A pair of Arab tomb-raiders are pillaging an ancient Babylonian ruin, when they accidently set free the ancient vampire Daimon. Daimon travels (for no apparent reason) over the sea to Japan, and takes over the body of the magistrate. After he trashes shrines, kills the dog, and starts sucking blood out of his servants, his daughter Chie (Akane Kawasaki) and her boyfriend Shinhachiro (Yoshihiko Aoyama) start to figure out that there's something wrong.

Daimon also evicts the house's water demon (or kappa), who flees to the Monsters' Shrine to ask for help from other apparitions. The other spooks don't believe him, until a pair of fleeing children confirm his story. Now they must wage war against a creature much more powerful than any of them -- and even killing Daimon might not end the battle.
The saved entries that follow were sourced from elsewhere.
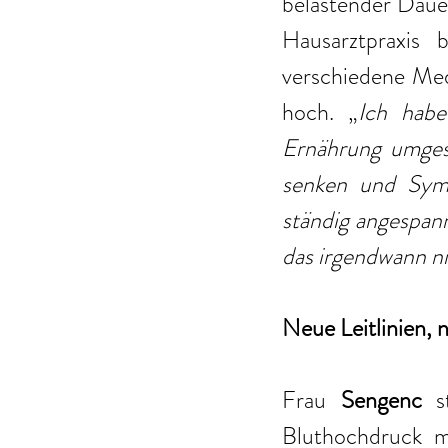
belastender Daue
Hausarztpraxis 
verschiedene Med
hoch. „
Ich habe
Ernährung umgest
senken und Sym
ständig angespann
das irgendwann n
Neue Leitlinien, 
Frau 
Sengenc 
s
Bluthochdruck mi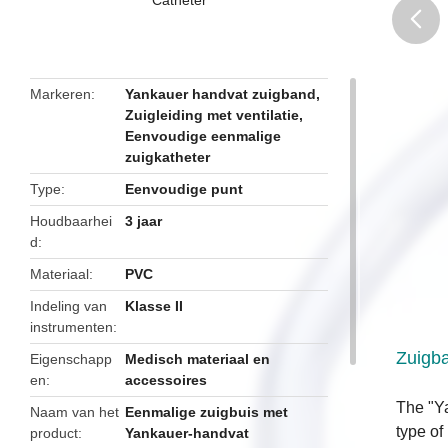
butto
Markeren
Yankauer handvat zuigband
,
Zuigleiding met ventilatie
,
Eenvoudige eenmalige
zuigkatheter
Type
Eenvoudige punt
Houdbaarhei
3 jaar
d
Materiaal
PVC
Indeling van
Klasse II
instrumenten
Zuigb
Eigenschapp
Medisch materiaal en
en
accessoires
The "Ya
Naam van het
Eenmalige zuigbuis met
type of
product
Yankauer-handvat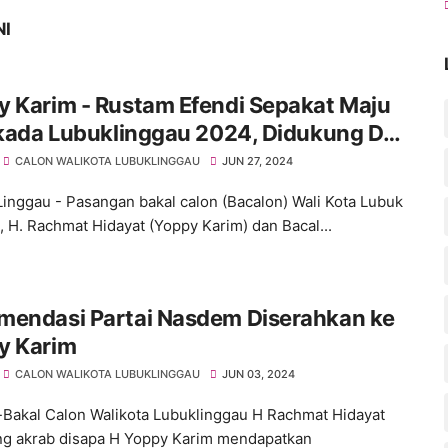
NI
 Karim - Rustam Efendi Sepakat Maju
lkada Lubuklinggau 2024, Didukung Dua
rga Besar
CALON WALIKOTA LUBUKLINGGAU
JUN 27, 2024
inggau - Pasangan bakal calon (Bacalon) Wali Kota Lubuk
, H. Rachmat Hidayat (Yoppy Karim) dan Bacal...
mendasi Partai Nasdem Diserahkan ke
y Karim
CALON WALIKOTA LUBUKLINGGAU
JUN 03, 2024
-Bakal Calon Walikota Lubuklinggau H Rachmat Hidayat
ng akrab disapa H Yoppy Karim mendapatkan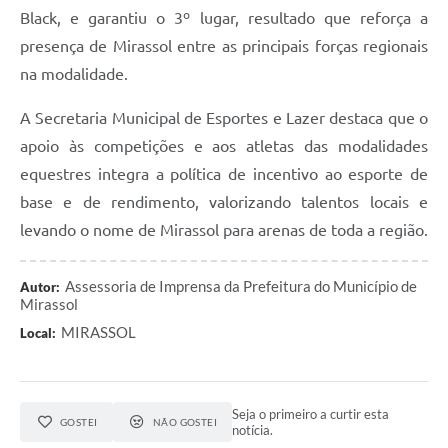
Black, e garantiu o 3º lugar, resultado que reforça a
presença de Mirassol entre as principais forças regionais
na modalidade.
A Secretaria Municipal de Esportes e Lazer destaca que o
apoio às competições e aos atletas das modalidades
equestres integra a política de incentivo ao esporte de
base e de rendimento, valorizando talentos locais e
levando o nome de Mirassol para arenas de toda a região.
Assessoria de Imprensa da Prefeitura do Município de
Autor:
Mirassol
MIRASSOL
Local:
Seja o primeiro a curtir esta
GOSTEI
NÃO GOSTEI
notícia.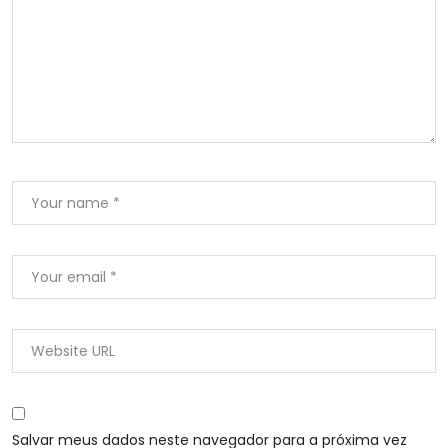
Salvar meus dados neste navegador para a próxima vez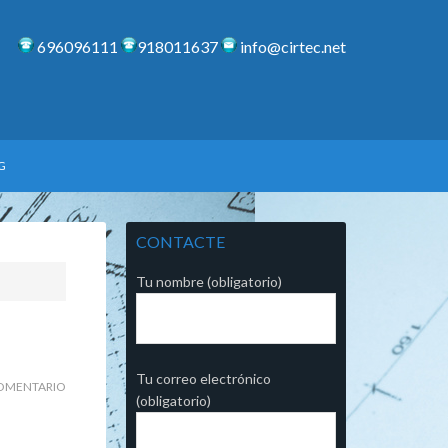
696096111
918011637
info@cirtec.net
G
CONTACTE
Tu nombre (obligatorio)
Tu correo electrónico
OMENTARIO
(obligatorio)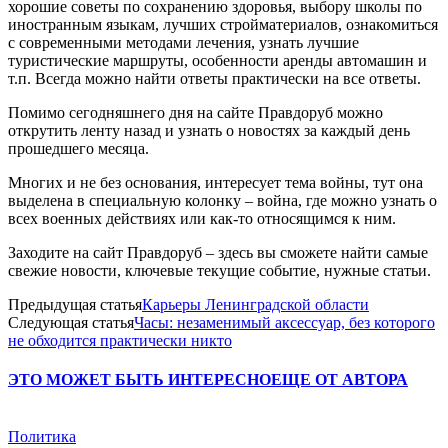
хорошие советы по сохранению здоровья, выбору школы по
иностранным языкам, лучших стройматериалов, ознакомиться
с современными методами лечения, узнать лучшие
туристические маршруты, особенности аренды автомашин и
т.п. Всегда можно найти ответы практически на все ответы.
Помимо сегодняшнего дня на сайте Правдоруб можно
открутить ленту назад и узнать о новостях за каждый день
прошедшего месяца.
Многих и не без основания, интересует тема войны, тут она
выделена в специальную колонку – война, где можно узнать о
всех военных действиях или как-то относящимся к ним.
Заходите на сайт Правдоруб – здесь вы сможете найти самые
свежие новости, ключевые текущие событие, нужные статьи.
Предыдущая статья
Карьеры Ленинградской области
Следующая статья
Часы: незаменимый аксессуар, без которого
не обходится практически никто
ЭТО МОЖЕТ БЫТЬ ИНТЕРЕСНО
ЕЩЕ ОТ АВТОРА
Политика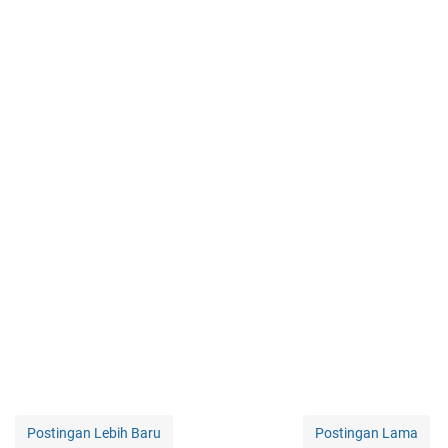
Postingan Lebih Baru
Postingan Lama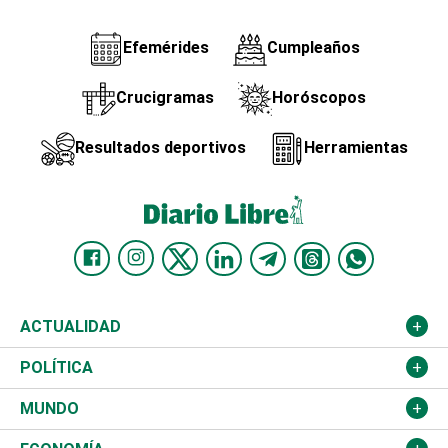
Efemérides
Cumpleaños
Crucigramas
Horóscopos
Resultados deportivos
Herramientas
ACTUALIDAD
Nacional
POLÍTICA
Ciudad
Partidos
MUNDO
Educación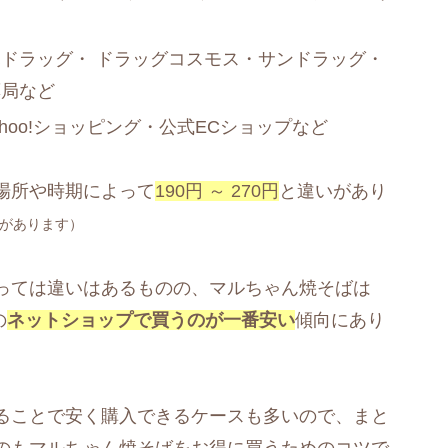
ドラッグ・ ドラッグコスモス・サンドラッグ・
薬局など
ahoo!ショッピング・公式ECショップなど
場所や時期によって
190円 ～ 270円
と違いがあり
があります）
っては違いはあるものの、マルちゃん焼そばは
の
ネットショップで買うのが一番安い
傾向にあり
ることで安く購入できるケースも多いので、まと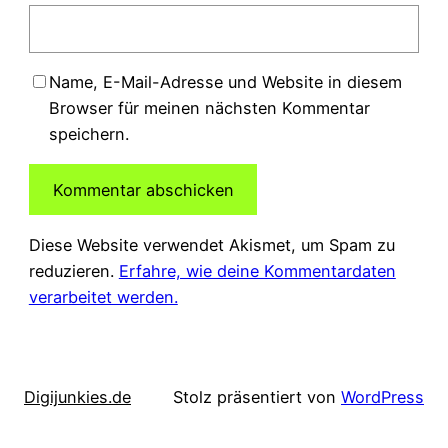
Name, E-Mail-Adresse und Website in diesem
Browser für meinen nächsten Kommentar
speichern.
Diese Website verwendet Akismet, um Spam zu
reduzieren.
Erfahre, wie deine Kommentardaten
verarbeitet werden.
Digijunkies.de
Stolz präsentiert von
WordPress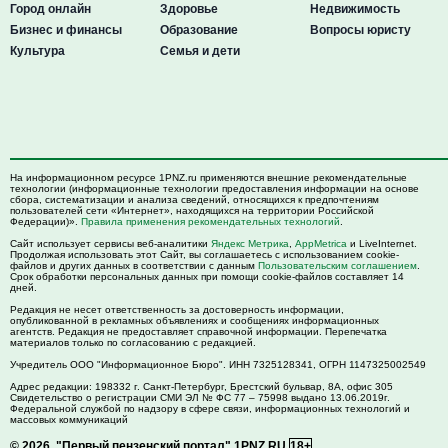
Город онлайн
Здоровье
Недвижимость
Бизнес и финансы
Образование
Вопросы юристу
Культура
Семья и дети
На информационном ресурсе 1PNZ.ru применяются внешние рекомендательные
технологии (информационные технологии предоставления информации на основе
сбора, систематизации и анализа сведений, относящихся к предпочтениям
пользователей сети «Интернет», находящихся на территории Российской
Федерации)».
Правила применения рекомендательных технологий
.
Сайт использует сервисы веб-аналитики
Яндекс Метрика
,
AppMetrica
и LiveInternet.
Продолжая использовать этот Сайт, вы соглашаетесь с использованием cookie-
файлов и других данных в соответствии с данным
Пользовательским соглашением
.
Срок обработки персональных данных при помощи cookie-файлов составляет 14
дней.
Редакция не несет ответственность за достоверность информации,
опубликованной в рекламных объявлениях и сообщениях информационных
агентств. Редакция не предоставляет справочной информации. Перепечатка
материалов только по согласованию с редакцией.
Учредитель ООО "Информационное Бюро". ИНН 7325128341, ОГРН 1147325002549
Адрес редакции:
198332
г. Санкт-Петербург,
Брестский бульвар, 8А, офис 305
Свидетельство о регистрации СМИ ЭЛ № ФС 77 – 75998 выдано 13.06.2019г.
Федеральной службой по надзору в сфере связи, информационных технологий и
массовых коммуникаций
© 2026.
"Первый пензенский портал" 1PNZ.RU
18+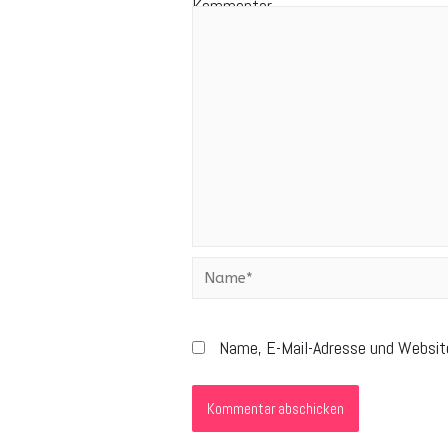
Kommentar
Name, E-Mail-Adresse und Websit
Women with two faces. Kappas. Long-necked goblins. And ghosts with long weedy hair. Most of these aren't familiar to American moviegoers, but anyone who knows about Japanese lore will know why these are all in this movie. And it's loads of fun to see them try to oust the outside that's infringing on their turf.

What makes this movie different from most period flicks is the sense of humor. The various spooks tend to bumble and make mistakes (including getting sucked into an enspelled jar), before finally taking on a hundred-foot-tall Daimon. And the dialogue tends to be kind of wacky, at least (there's a special "Monsters Social Register" book).

Since this movie was made in the 1960s, there are a lot of rubber suits -- Daimon looks like a rubber dinosaur, and a lot of the spooks have papier-mache heads. And I won't get into that one-legged umbrella. But the actors do a good job with odd body language (like the kappa's flailing and crouching), and the humans even get some cool swordfights.

"Yokau Monsters - Spook Warfare" lives up to its name, with plenty of Japanese monsters and goofy antics. A charming cult film.